— YOUR OBJECTIVE —
List every line in the rows below that contains the word "Which". Case counts.

— PROVIDED RECORDS —
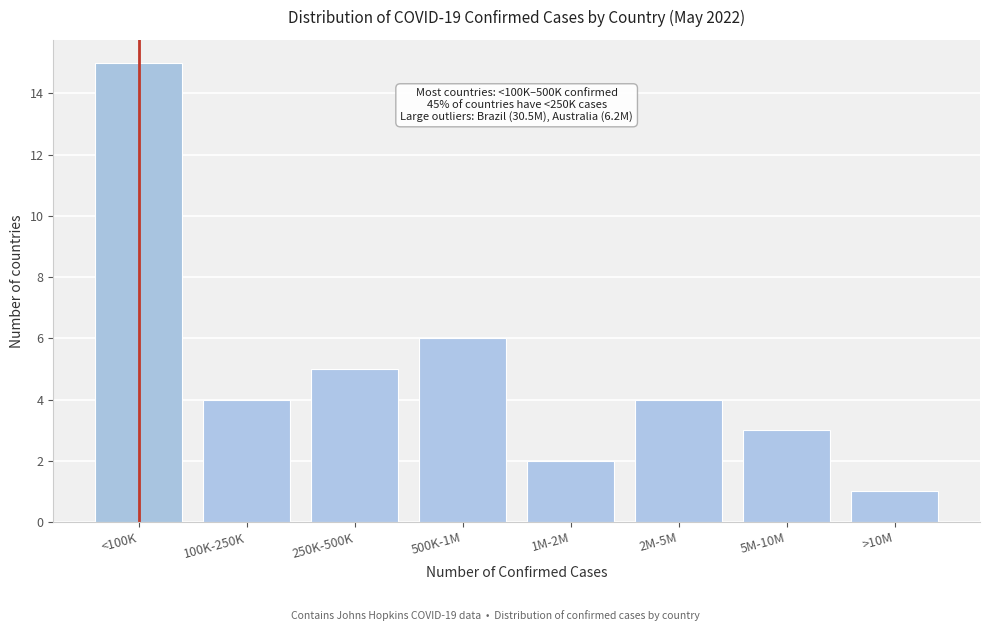

Reading left to right, extract all data points from this chart.

15	4	5	6	2	4	3	1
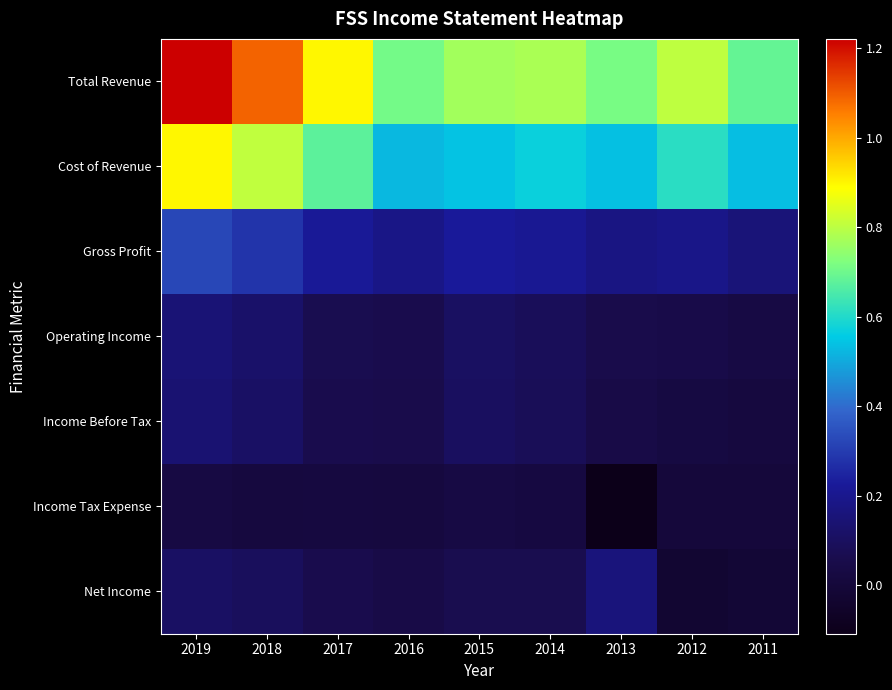

Reading left to right, extract all data points from this chart.

Total Revenue: 2019=1221300	2018=1089500	2017=898500	2016=707900	2015=768000	2014=779100	2013=712900	2012=803200	2011=688700
Cost of Revenue: 2019=898500	2018=807400	2017=677300	2016=524500	2015=542400	2014=570400	2013=536900	2012=613400	2011=533300
Gross Profit: 2019=322800	2018=282100	2017=221200	2016=183400	2015=225600	2014=208700	2013=176000	2012=189800	2011=155400
Operating Income: 2019=147100	2018=121500	2017=67100	2016=60500	2015=103200	2014=88700	2013=52900	2012=48000	2011=33200
Income Before Tax: 2019=138600	2018=111600	2017=61000	2016=56800	2015=99900	2014=83400	2013=43900	2012=25900	2011=16600
Income Tax Expense: 2019=30200	2018=17900	2017=20500	2016=17400	2015=34100	2014=23700	2013=-108600	2012=3900	2011=3500
Net Income: 2019=108500	2018=94000	2017=61600	2016=43800	2015=63500	2014=64400	2013=159800	2012=-27500	2011=-14200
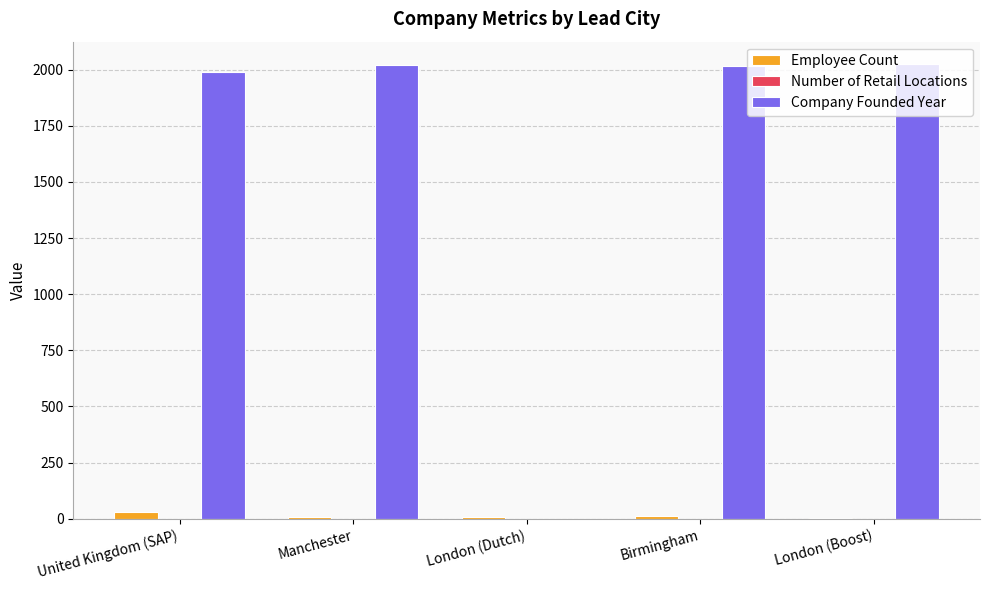

What is the maximum value for Company Founded Year?

2023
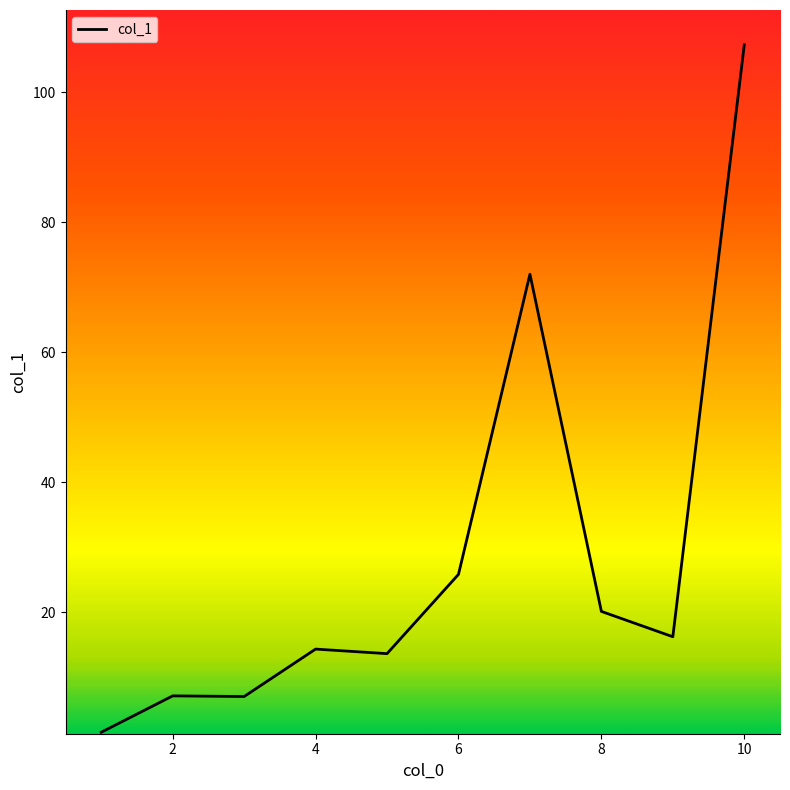

What is the greatest value displayed?

107.3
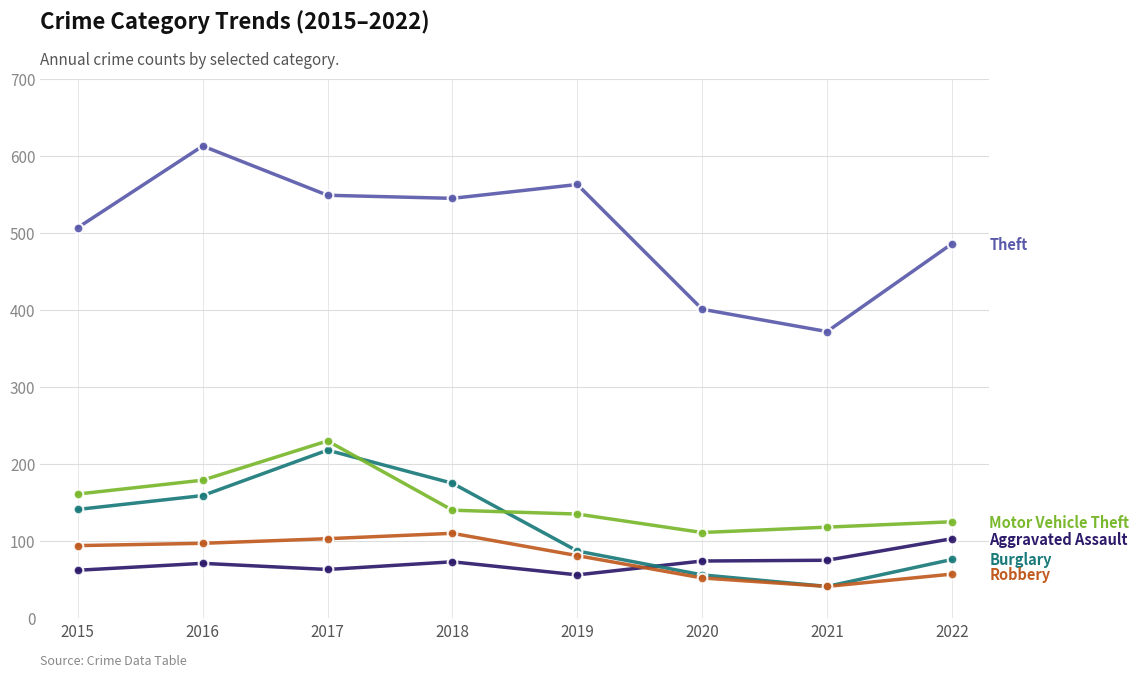

What is the total value across all series at 2015?

965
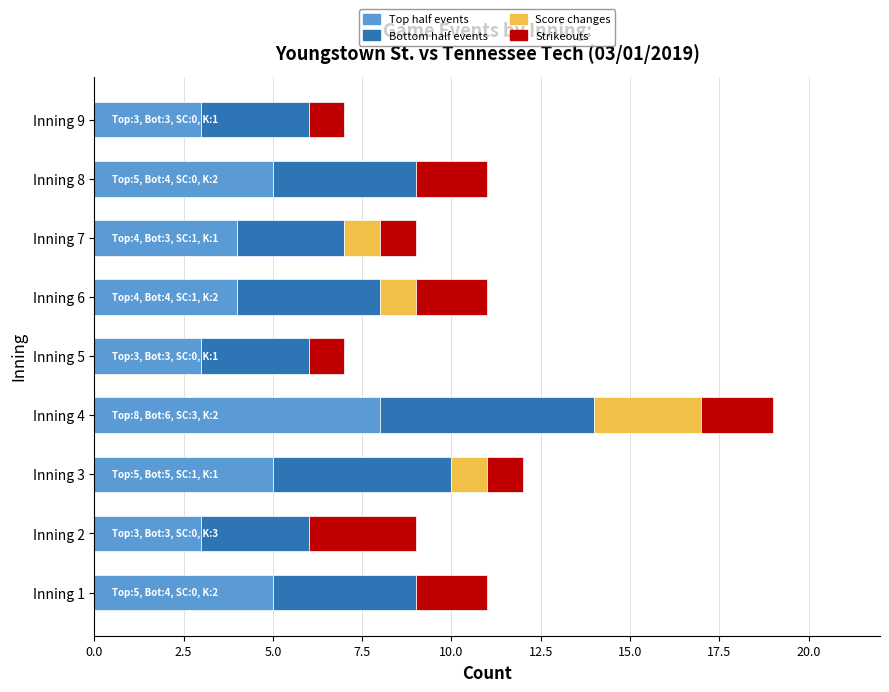

What is the sum of all Top half events values?

40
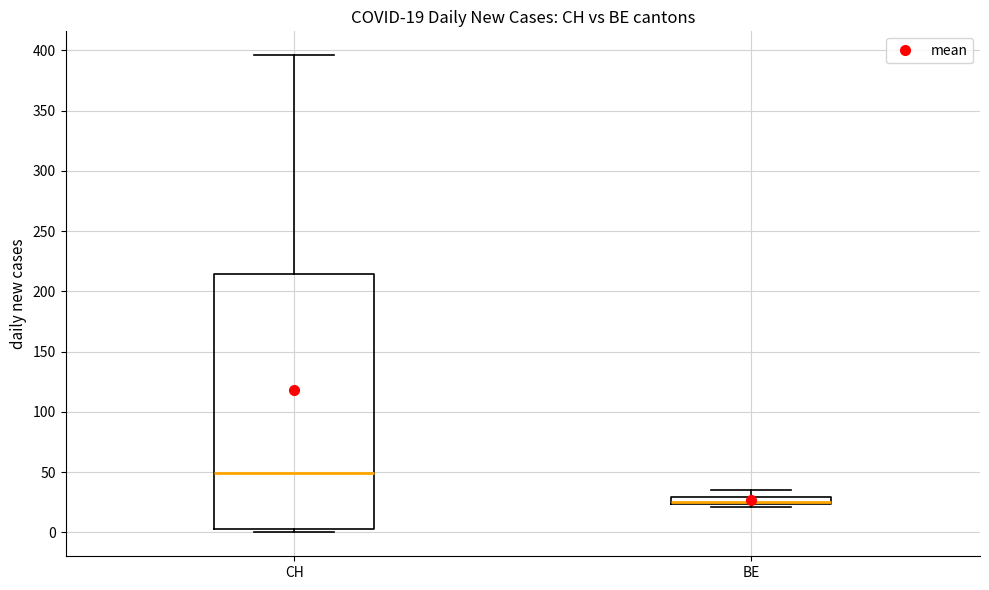

Which box is the tallest, from its lower edge to its upper edge?

CH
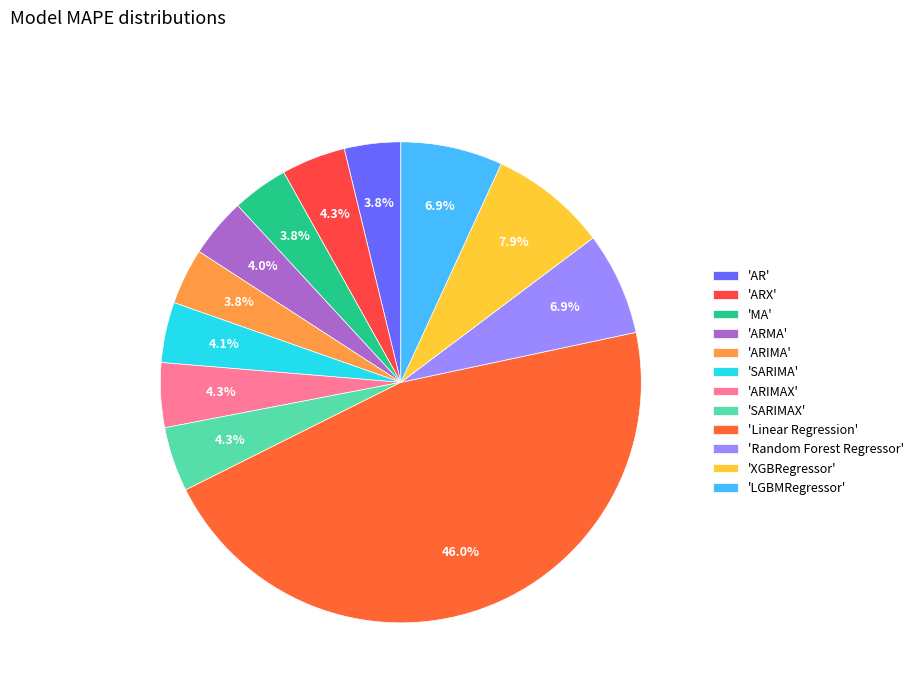

Which category has the biggest portion of the pie?

'Linear Regression'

— TASK RESPONSE —
Which box is the tallest, from its lower edge to its upper edge?
Which category has the biggest portion of the pie?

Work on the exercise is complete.